• WHAT TO PRODUCE: Output every entry exactly as written, skipping any pictures.

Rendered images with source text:
○ ○ ○ ○ ○ ○ ○

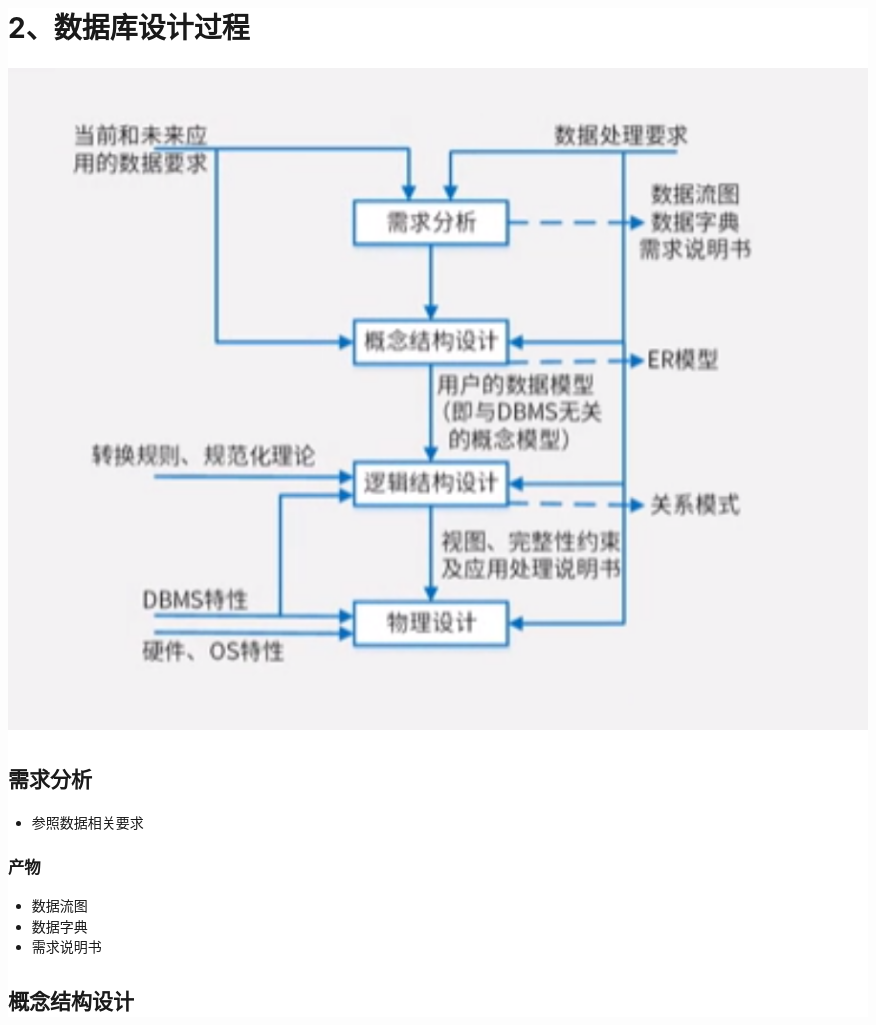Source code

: # 2、数据库设计过程

<img src='/picture/软考/数据库设计过程.png'/>

## 需求分析

- 参照数据相关要求

### 产物

- 数据流图
- 数据字典
- 需求说明书

## 概念结构设计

○ ○ ○ ○ ○ ○ ○

• RESULT OF THE TASK:
Source code

: # 2、数据库设计过程

<img src='/picture/软考/数据库设计过程.png'/>

## 需求分析

- 参照数据相关要求

### 产物

- 数据流图
- 数据字典
- 需求说明书

## 概念结构设计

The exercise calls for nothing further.